Source text:
ORLANDO, Fla. (AP) The matchup Sunday between the Chicago Bulls and Orlando Magic had the potential to be a preview of a possible second-round playoff pairing between two of the Eastern Conference's top four teams.

Instead, with the Magic missing several pieces, it wound up providing the latest reason why Chicago's Derrick Rose could be inching closer to his first MVP award.

Rose had 39 points and five assists, and Luol Deng added 15 points to help the Bulls hold off the Magic 102-99. Rose also was 10 for 10 at the foul line, which proved to be vital in staving off a late Magic charge.

Orlando's Jameer Nelson appeared to tie it with a 3-pointer at the buzzer, but an official review upheld an initial call of no basket. Ryan Anderson led the Magic with a career-high 28 points, Jason Richardson added 24 and Nelson had 17.

"We had them," Rose said. "We should have easily put them away. But we continue to let teams come back. It's going to hurt us if we continue to do this. But we're definitely happy with this win. We've got to learn how to put teams away."

Chicago won its seventh in a row and for the 19th time in 21 games. The Bulls also kept alive their chances of finishing with the NBA's best record, which would give them home-court advantage throughout the playoffs.

Tasks:
[1] List every player named in the Bulls–Magic game report above.
[2] Pick up the Bulls–Magic game report after its final sentence and write a few more paragraphs.

Extracted records
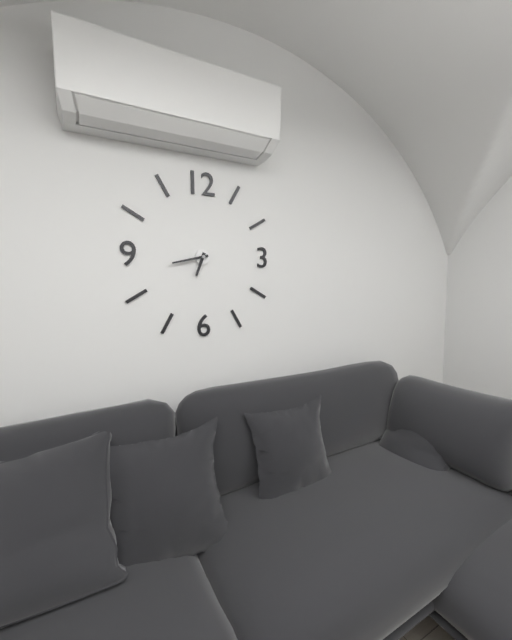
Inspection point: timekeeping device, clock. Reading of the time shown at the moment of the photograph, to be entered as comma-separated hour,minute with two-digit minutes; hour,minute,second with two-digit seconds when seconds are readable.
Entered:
6,43
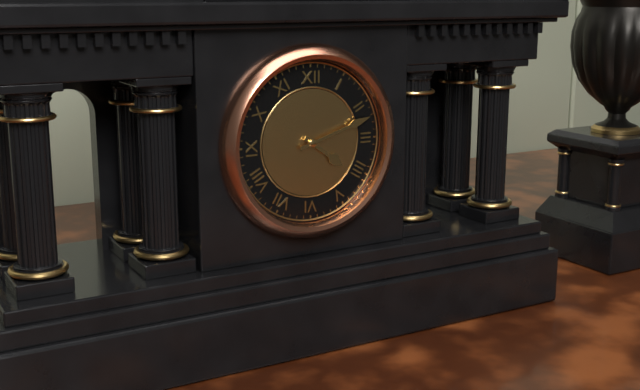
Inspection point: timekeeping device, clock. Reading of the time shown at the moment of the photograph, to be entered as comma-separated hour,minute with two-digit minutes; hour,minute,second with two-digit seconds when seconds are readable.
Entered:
4,12
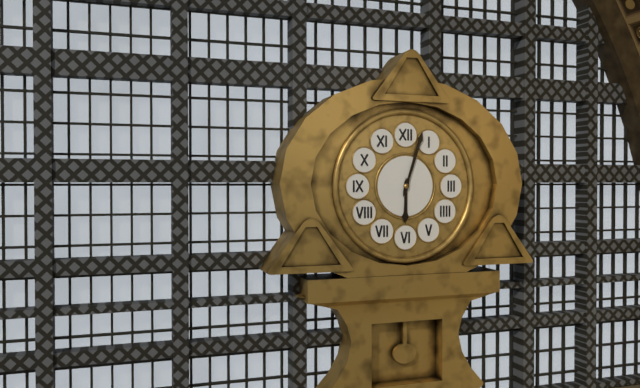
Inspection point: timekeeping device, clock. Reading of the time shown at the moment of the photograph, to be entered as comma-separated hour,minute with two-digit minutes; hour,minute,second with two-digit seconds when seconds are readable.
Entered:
6,03
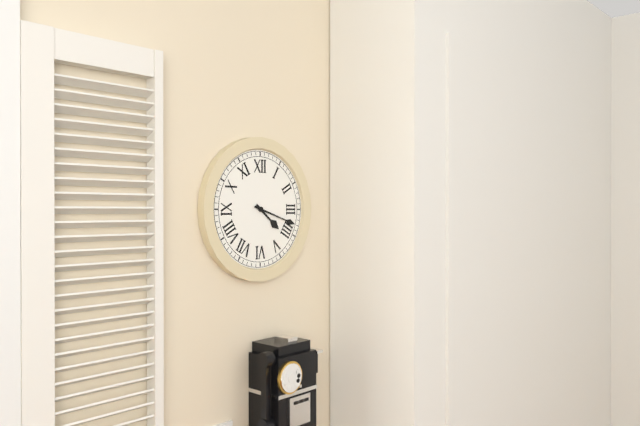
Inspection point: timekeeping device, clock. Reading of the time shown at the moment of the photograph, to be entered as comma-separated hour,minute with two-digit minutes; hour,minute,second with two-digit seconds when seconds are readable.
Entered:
4,18
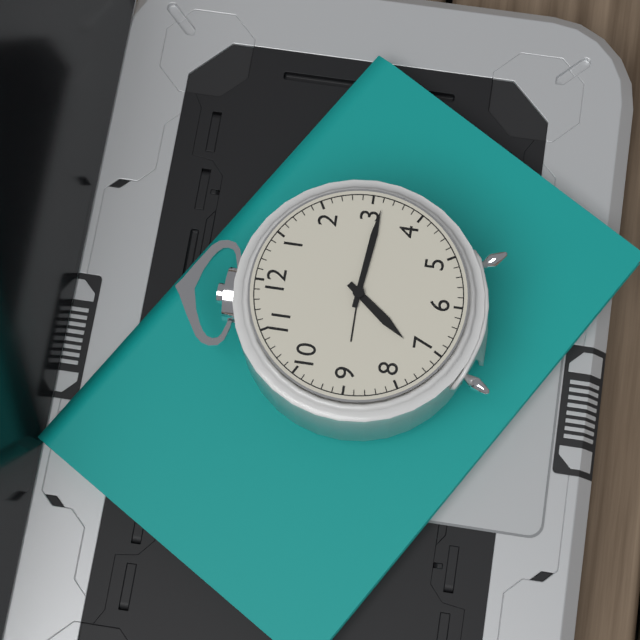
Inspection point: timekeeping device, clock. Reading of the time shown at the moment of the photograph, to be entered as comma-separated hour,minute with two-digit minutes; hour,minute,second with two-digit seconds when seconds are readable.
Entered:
7,16
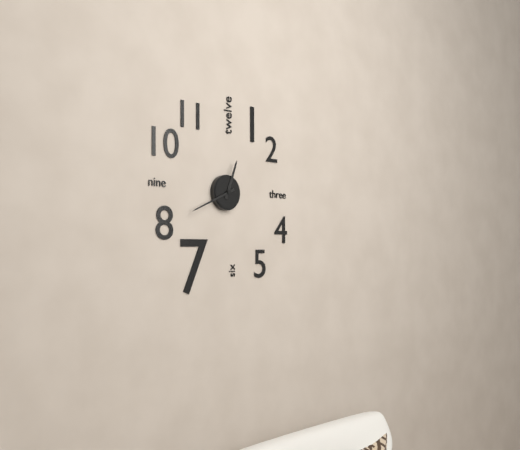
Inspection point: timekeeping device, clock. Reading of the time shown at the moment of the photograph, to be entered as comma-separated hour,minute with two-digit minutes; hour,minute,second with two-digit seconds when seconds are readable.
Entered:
12,41
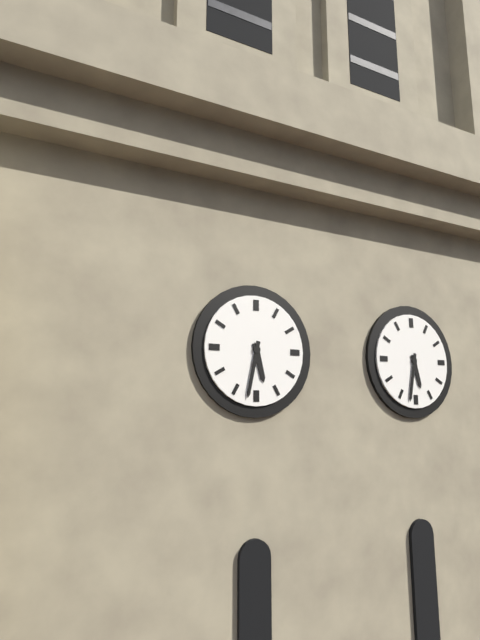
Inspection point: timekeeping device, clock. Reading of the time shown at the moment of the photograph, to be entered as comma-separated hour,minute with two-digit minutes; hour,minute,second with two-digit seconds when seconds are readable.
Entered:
5,32
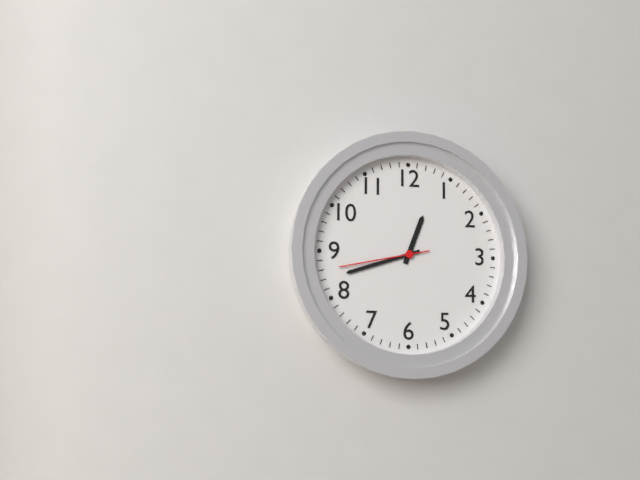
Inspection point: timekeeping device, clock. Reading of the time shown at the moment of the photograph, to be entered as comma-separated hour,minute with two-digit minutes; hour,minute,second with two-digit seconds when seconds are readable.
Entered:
12,42,43
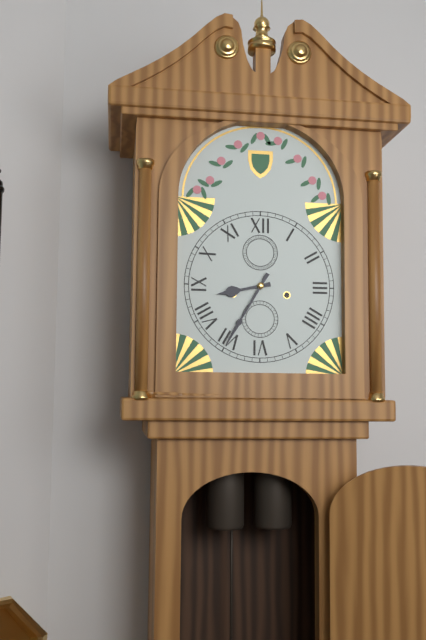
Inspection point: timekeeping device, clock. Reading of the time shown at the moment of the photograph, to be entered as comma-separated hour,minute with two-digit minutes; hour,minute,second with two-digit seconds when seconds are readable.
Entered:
8,35
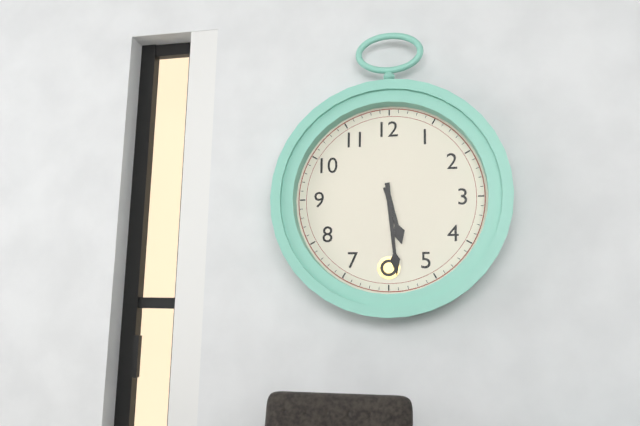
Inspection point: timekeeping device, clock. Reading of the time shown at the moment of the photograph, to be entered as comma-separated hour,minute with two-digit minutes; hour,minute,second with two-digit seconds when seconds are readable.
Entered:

Answers to each task:
[1] Derrick Rose, Luol Deng, Jameer Nelson, Ryan Anderson, Jason Richardson

[2]
"They played extremely well. It wasn't a good game for us," Bulls coach Tom Thibodeau said. "Our defense wasn't very good, our rebounding was below average and we didn't take care of the ball. We were fortunate (to) win."

The Magic dropped to 1-3 without center Dwight Howard. He sat out Sunday, serving his second suspension of the season after picking up his 18th technical foul.
The possible playoff preview was spoiled not only by Howard's absence, but also that of Magic sixth man J.J. Redick and reserve Quentin Richardson. Redick missed his 15th straight game with a lower abdominal strain. Richardson served the first of a two-game suspension for shoving Charlotte's Gerald Henderson in the face in last week's win over the Bobcats.

But thanks to hot outside shooting, the Magic didn't seem to miss a beat without them.

Chicago led just 80-77 entering the fourth quarter, after fighting off several runs by Orlando in the third.

The Magic forced six ties over the first eight minutes of the final period before Brandon Bass' free throw and Jason Richardson's layup gave the Magic a 94-91 lead with 2:46 to play.

A pair of free throws by Rose trimmed the lead to 94-93, and his dunk off a Magic turnover gave Chicago the lead back again, 95-94, with 2 minutes left.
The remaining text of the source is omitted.